Challenge 1 | In the plant-show forum thread, what did tenman find distracting about the show?
Challenge 2 | Write what comes next in the plant-show forum thread, picking up after its last line.

Text block |

▼▼▼

Lovely plants, but a bit finicky. Not for the lazy gardener!


----------



## cnycharles (Apr 18, 2010)

beautiful plants and flowers, doesn't look like they would fit underneath my lights!



KyushuCalanthe said:


> Lovely plants, but a bit finicky. Not for the lazy gardener!



oh, then I guess they aren't for me...


----------



## Kevin (Apr 18, 2010)

That's so awesome! Thanks for posting this!


----------



## SlipperFan (Apr 18, 2010)

Interesting history and so much culture!


----------



## NYEric (Apr 18, 2010)

Thanx for sharing.


----------



## tenman (Apr 19, 2010)

Wow! thanks for the pics; interesting to see how wonderful this underappreciated (here in the US) genus can be. 

The show looks interesting, but the pots are vey distracting. Quite lovely themselves, they deserve to be appreciated in their own right, but in a show of flowering plants seem to draw too much attention away from the flowers.


----------



## JeanLux (Apr 19, 2010)

very interesting exhibit!!!! Great blooms, and, yes, great pots!!!! Jean


----------



## Leo Schordje (Apr 19, 2010)

tenman said:


> Wow! thanks for the pics; interesting to see how wonderful this underappreciated (here in the US) genus can be.
> 
> The show looks interesting, but the pots are vey distracting. Quite lovely themselves, they deserve to be appreciated in their own right, but in a show of flowering plants seem to draw too much attention away from the flowers.

▲▲▲

Dataset |
▼▼▼

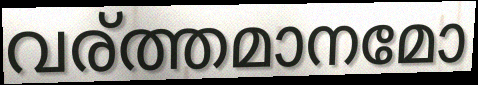
വര്ത്തമാനമോ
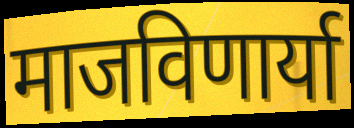
माजविणार्या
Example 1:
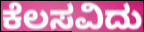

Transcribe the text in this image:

ಕೆಲಸವಿದು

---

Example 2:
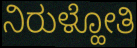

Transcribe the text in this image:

ನಿರುಳ್ಹೋತಿ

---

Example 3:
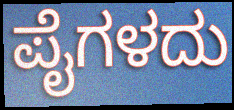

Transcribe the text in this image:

ಪೈಗಳದು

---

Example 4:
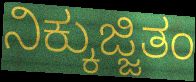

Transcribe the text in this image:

ನಿಕ್ಕುಜ್ಜಿತಂ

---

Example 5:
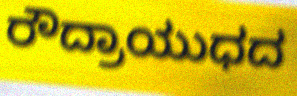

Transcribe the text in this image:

ರೌದ್ರಾಯುಧದ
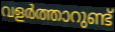
വളർത്താറുണ്ട്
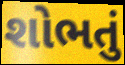
શોભતું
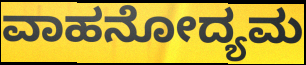
ವಾಹನೋದ್ಯಮ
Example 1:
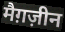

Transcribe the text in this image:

मैग़ज़ीन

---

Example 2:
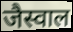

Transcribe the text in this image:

जैस्वाल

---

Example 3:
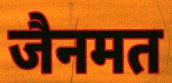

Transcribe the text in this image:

जैनमत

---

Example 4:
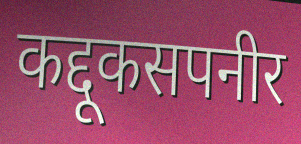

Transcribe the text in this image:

कद्दूकसपनीर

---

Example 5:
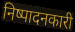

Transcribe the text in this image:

निष्पादनकारी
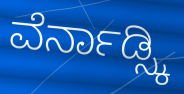
ವೆರ್ನಾಡ್ಸ್ಕಿ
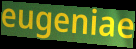
eugeniae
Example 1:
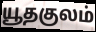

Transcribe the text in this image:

யூதகுலம்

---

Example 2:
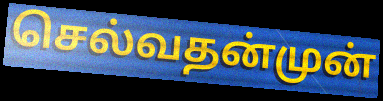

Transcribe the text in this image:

செல்வதன்முன்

▲▲▲

Written reply 1 | The pots were distracting.

Written reply 2 |
A matter of taste I guess, I really like the pots, they are a much better 'frame' for the plant than the cheap, ugly plastic pots routinely used here in the US. The pot serves to visually separate the plant from the table, and should complement the flower color as well, not match the color, but provide the contrast that highlights the leaf and flower color. Again a matter of personal preference.

Tom, I especially like the dark discolor hybrid, Satsuma type and the Kozu type. Thanks for posting the photos.


----------



## paphjoint (Apr 19, 2010)

Thanks for the story and for the show !


----------



## Dido (Apr 19, 2010)

Thanks for this beautifull pictures. 

you speak about fungizide and the use at calanthe. 

which kind of fungi do work on calanthe. 

If I saked here no one give me an answer


----------



## monocotman (Apr 19, 2010)

*calanthe hybrids*

Tom,
great photos of plants virtually unobtainable here in Europe.
We just have a few of the species and a couple of hybrids- kozu and takane.
Regards,
David


----------



## KyushuCalanthe (Apr 19, 2010)

I agree that the pots make for better showing. Japanese shows are great because of the intensity of their focus on presentation. Everything must be perfect, or nearly so. The truth is that the plants aren't grown in these pots, but in plastic ones, which in turn are placed in these display pots and the top is covered with sphagnum to hide the plastic one. 

Dido, I know that growers here use Daconil and Benolate to treat fungal ailments. The real trick to keeping them happy is a good balance of microflora in the compost. Many folks use organic fertilizer to help with this rather than inorganic salts.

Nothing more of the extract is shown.